Despite what I said in my earlier post (I love Research), all writing is to some extent autobiographical in that whether you know about something first or second hand, it will still be influenced by you, the writer. Good writing always discovers something new; a new angle, a character, a plot point etc, but what you bring to it is your personal understanding.

There was something slightly
unnerving about Susan's therapist,
but she couldn't quite put her finger
on what it was.
Whilst opening up your inner life to a therapist, counsellor or psycho-analyst might well be too scary an option for many people, when you write (whether you like it or not) you are delving into the depths of your unconscious mind all the time. You don’t have to be writing about your traumas or struggling with your own problems in your writing but you will inevitably find that the more you write, the more you repeat themes time and again. Analysing these can be interesting, therapeutic and a great move towards better self understanding, (if you're that way inclined.)

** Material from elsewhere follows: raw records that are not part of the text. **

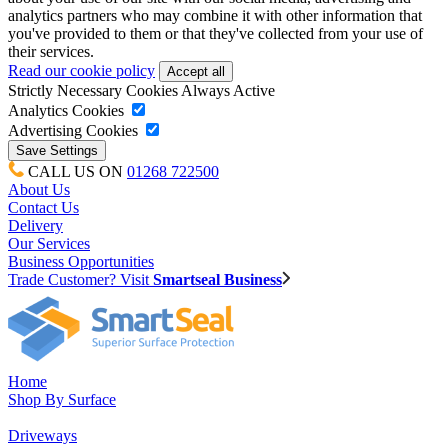
analytics partners who may combine it with other information that
you've provided to them or that they've collected from your use of
their services.
Read our cookie policy
Strictly Necessary Cookies
Always Active
Analytics Cookies
Advertising Cookies
CALL US ON
01268 722500
About Us
Contact Us
Delivery
Our Services
Business Opportunities
Trade Customer? Visit
Smartseal Business
Home
Shop By Surface
Driveways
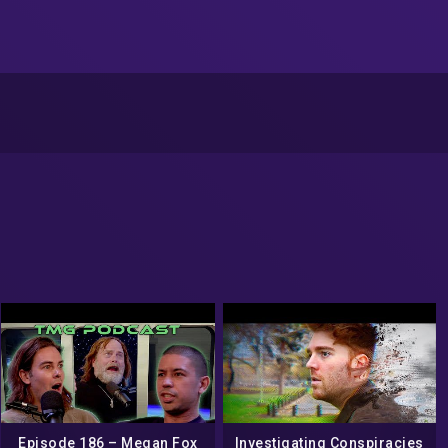
Episode 186 – Megan Fox
Investigating Conspiracies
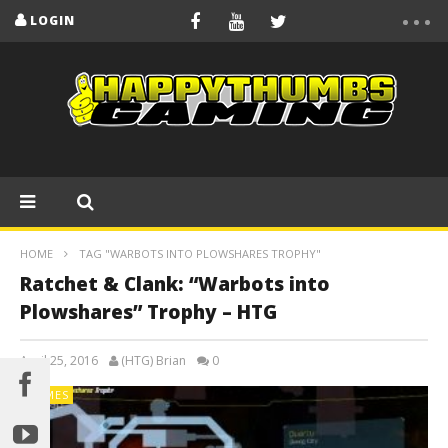
LOGIN
HOME
TAG "WARBOTS INTO PLOWSHARES TROPHY"
Ratchet & Clank: “Warbots into
Plowshares” Trophy – HTG
April 25, 2016
(HTG) Brian
0
GAMES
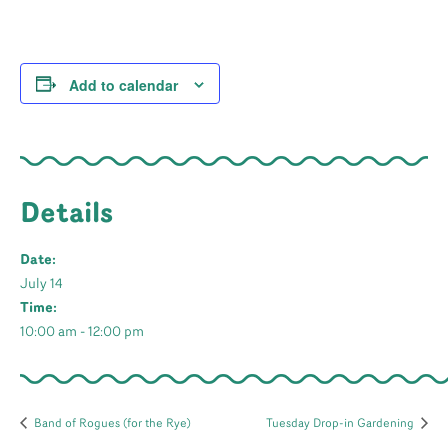
Add to calendar
Details
Date:
July 14
Time:
10:00 am - 12:00 pm
Band of Rogues (for the Rye)
Tuesday Drop-in Gardening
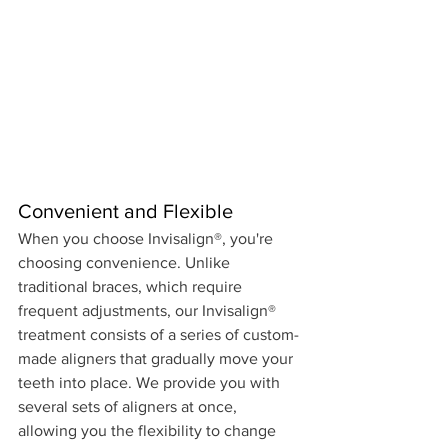
Convenient and Flexible 
When you choose Invisalign®, you're 
choosing convenience. Unlike 
traditional braces, which require 
frequent adjustments, our Invisalign® 
treatment consists of a series of custom-
made aligners that gradually move your 
teeth into place. We provide you with 
several sets of aligners at once, 
allowing you the flexibility to change 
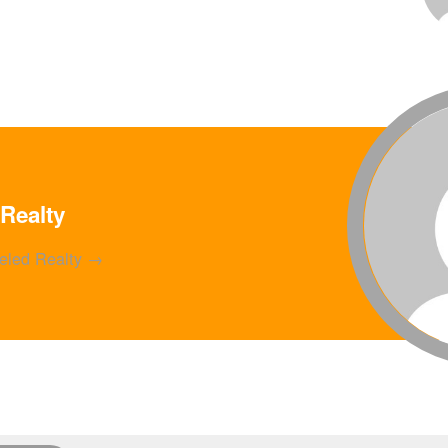
Realty
ueled Realty
→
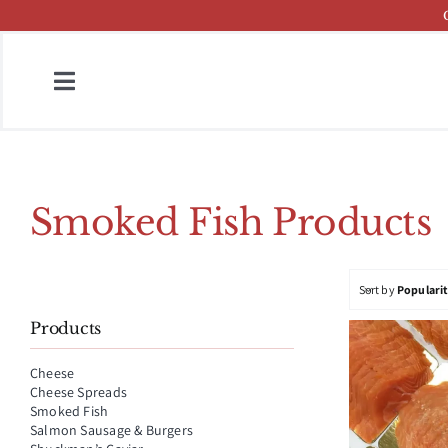
Skip
to
content
Toggle
Navigation
Home
Fish & Cheese Catalog
Smoked Fish Products
Brands
Sort by
Populari
Press
Products
About
Cheese
Cheese Spreads
Contact
Smoked Fish
Salmon Sausage & Burgers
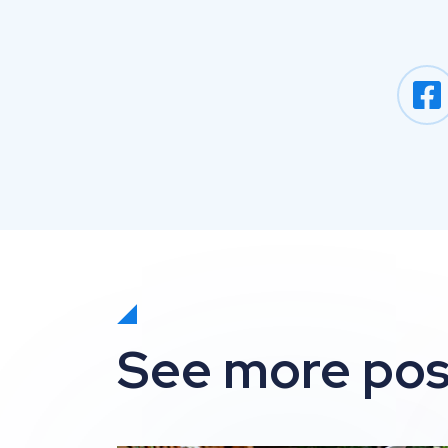
See more pos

Alternatively, you can consciously use yourself as a starting point for fiction

Therapeutically, the benefit of fictionalising your life is that it helps you to see events, people and experiences in a different light. Turning yourself into a work of fiction helps you to be objective, it helps you to see other points of view, it distances you from the immediacy of painful emotions and it broadens your outlook. You have a chance to rewrite your life and to some extent, experience the life of your dreams (and/or nightmares.) You can change the past, create the future and embellish the present and actually, it's quite good fun!

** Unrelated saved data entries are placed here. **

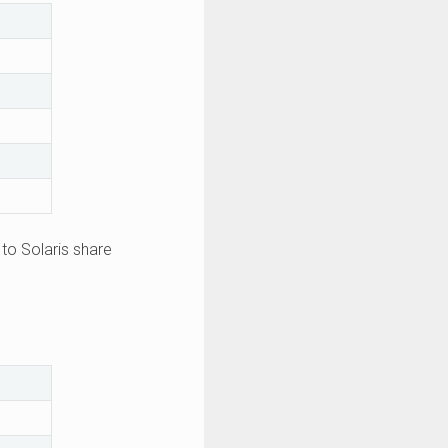
to Solaris share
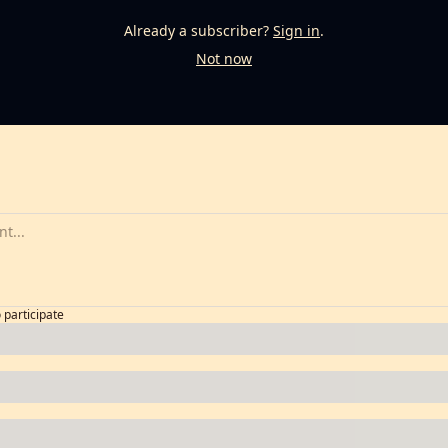
Already a subscriber?
Sign in
.
Not now
o participate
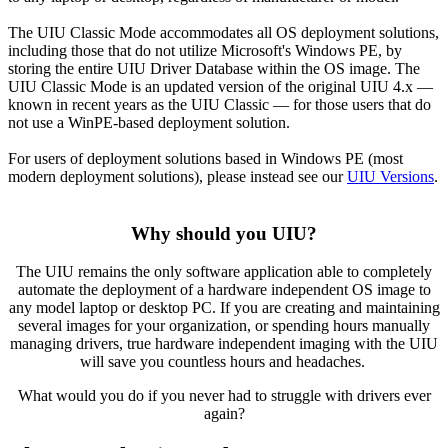
The UIU Classic Mode accommodates all OS deployment solutions,
including those that do not utilize Microsoft's Windows PE, by
storing the entire UIU Driver Database within the OS image. The
UIU Classic Mode is an updated version of the original UIU 4.x —
known in recent years as the UIU Classic — for those users that do
not use a WinPE-based deployment solution.
For users of deployment solutions based in Windows PE (most
modern deployment solutions), please instead see our
UIU Versions
.
Why should you UIU?
The UIU remains the only software application able to completely
automate the deployment of a hardware independent OS image to
any model laptop or desktop PC. If you are creating and maintaining
several images for your organization, or spending hours manually
managing drivers, true hardware independent imaging with the UIU
will save you countless hours and headaches.
What would you do if you never had to struggle with drivers ever
again?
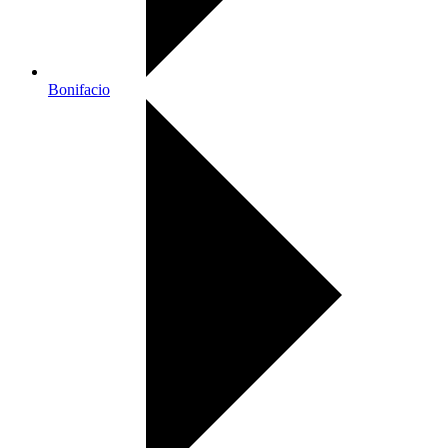
Bonifacio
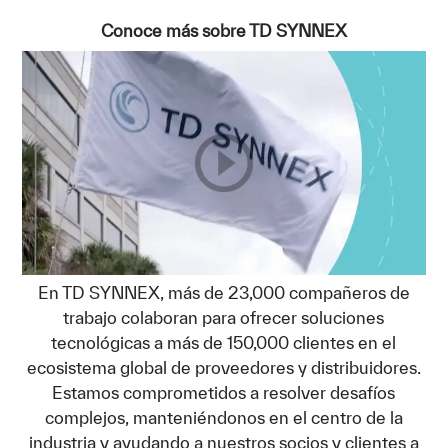
Conoce más sobre TD SYNNEX
En TD SYNNEX, más de 23,000 compañeros de
trabajo colaboran para ofrecer soluciones
tecnológicas a más de 150,000 clientes en el
ecosistema global de proveedores y distribuidores.
Estamos comprometidos a resolver desafíos
complejos, manteniéndonos en el centro de la
industria y ayudando a nuestros socios y clientes a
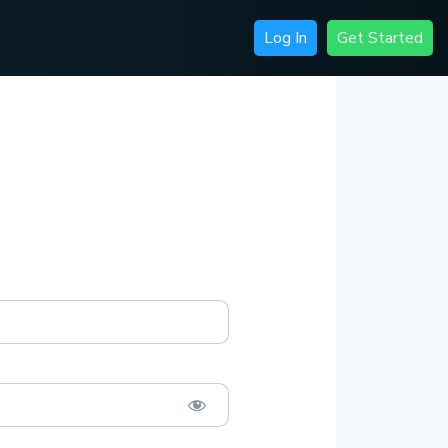
Log In
Get Started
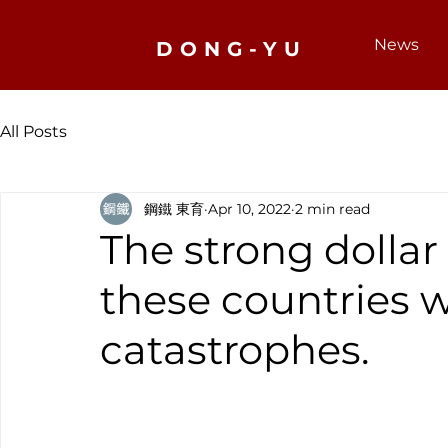
News
DONG-YU
All Posts
鋼鐵 東育
Apr 10, 2022
2 min read
The strong dollar
these countries w
catastrophes.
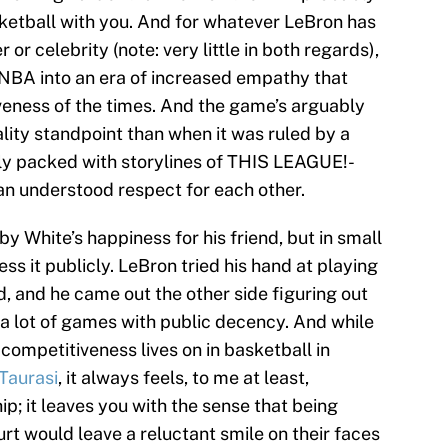
sketball with you. And for whatever LeBron has
or celebrity (note: very little in both regards),
e NBA into an era of increased empathy that
iveness of the times. And the game’s arguably
lity standpoint than when it was ruled by a
ly packed with storylines of THIS LEAGUE!-
 an understood respect for each other.
y White’s happiness for his friend, but in small
 it publicly. LeBron tried his hand at playing
d, and he came out the other side figuring out
n a lot of games with public decency. And while
competitiveness lives on in basketball in
Taurasi
, it always feels, to me at least,
 it leaves you with the sense that being
t would leave a reluctant smile on their faces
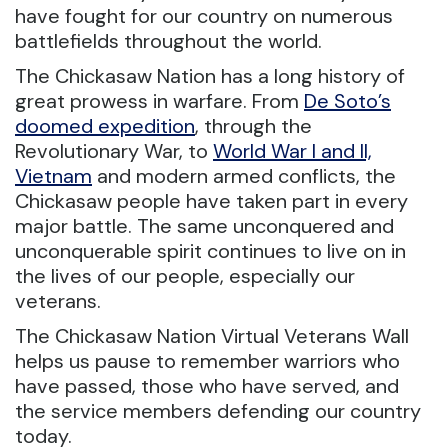
have fought for our country on numerous
battlefields throughout the world.
The Chickasaw Nation has a long history of
great prowess in warfare. From
De Soto’s
doomed expedition
, through the
Revolutionary War, to
World War I and II,
Vietnam
and modern armed conflicts, the
Chickasaw people have taken part in every
major battle. The same unconquered and
unconquerable spirit continues to live on in
the lives of our people, especially our
veterans.
The Chickasaw Nation Virtual Veterans Wall
helps us pause to remember warriors who
have passed, those who have served, and
the service members defending our country
today.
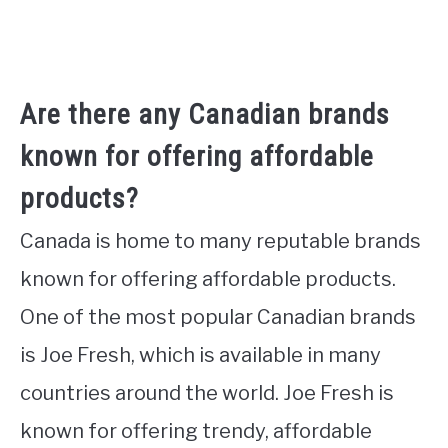
Are there any Canadian brands
known for offering affordable
products?
Canada is home to many reputable brands
known for offering affordable products.
One of the most popular Canadian brands
is Joe Fresh, which is available in many
countries around the world. Joe Fresh is
known for offering trendy, affordable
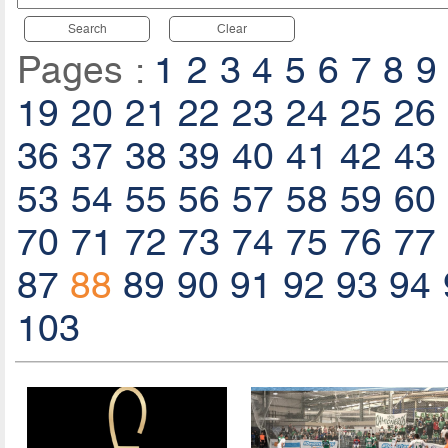
Search
Clear
Pages :
1
2
3
4
5
6
7
8
9
19
20
21
22
23
24
25
26
36
37
38
39
40
41
42
43
53
54
55
56
57
58
59
60
70
71
72
73
74
75
76
77
87
88
89
90
91
92
93
94
103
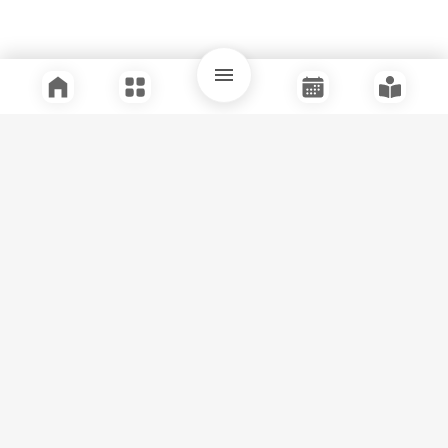
Quick Links
Support
Legal
Instagram
Facebook
Youtube
© Tuli Research Centre for India Studies
2026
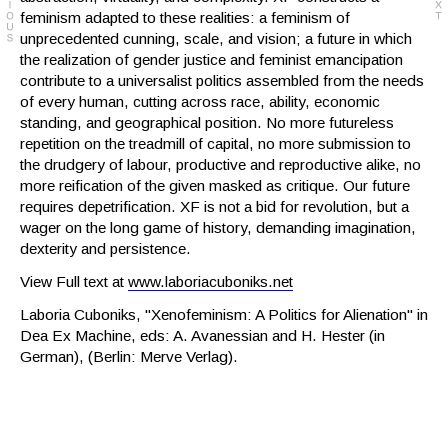
feminism adapted to these realities: a feminism of
unprecedented cunning, scale, and vision; a future in which
the realization of gender justice and feminist emancipation
contribute to a universalist politics assembled from the needs
of every human, cutting across race, ability, economic
standing, and geographical position. No more futureless
repetition on the treadmill of capital, no more submission to
the drudgery of labour, productive and reproductive alike, no
more reification of the given masked as critique. Our future
requires depetrification. XF is not a bid for revolution, but a
wager on the long game of history, demanding imagination,
dexterity and persistence.
View Full text at
www.laboriacuboniks.net
Laboria Cuboniks, "Xenofeminism: A Politics for Alienation" in
Dea Ex Machine, eds: A. Avanessian and H. Hester (in
German), (Berlin: Merve Verlag).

You don't need me to tell you how to do this, but if you do want a quick exercise to get you started, try this.

1. Write ten interesting things about you. (You can lie if you want to, nobody will know any different.)
2. Now turn these ten interesting things into a short character description. Remember you are not describing you - just someone who happens to share the same ten interesting things that you have.
3. Now think of ten out of the blue events which might happen to this character. (Maybe some or all are events which have happened to real life you.)
4. Choose one.
5. How will your character react?
6. What happens as a result of their reaction?
7. Choose another - at random... and so on.

This is an exercise in character building and is meant as a starting point only, but to develop this you might like to try:
  • Writing about the same event but from a different point of view
  • Changing the emotions involved, so that for example if your character found the event a scary thing, maybe you could write it again with them finding the same event thrilling and exciting.
  • Create a new character for your first character to interact with. (Maybe someone who the real life you knows.)
  • Move back or forward in time and discover what your character is doing then. How is it different?
This is just a bit of fun, but you may be surprised by what you learn about yourself, and it may help you to act or react differently in certain situations in the future. It might also give you a damn good starting point for a story, and who know where you'll go with yourself after that?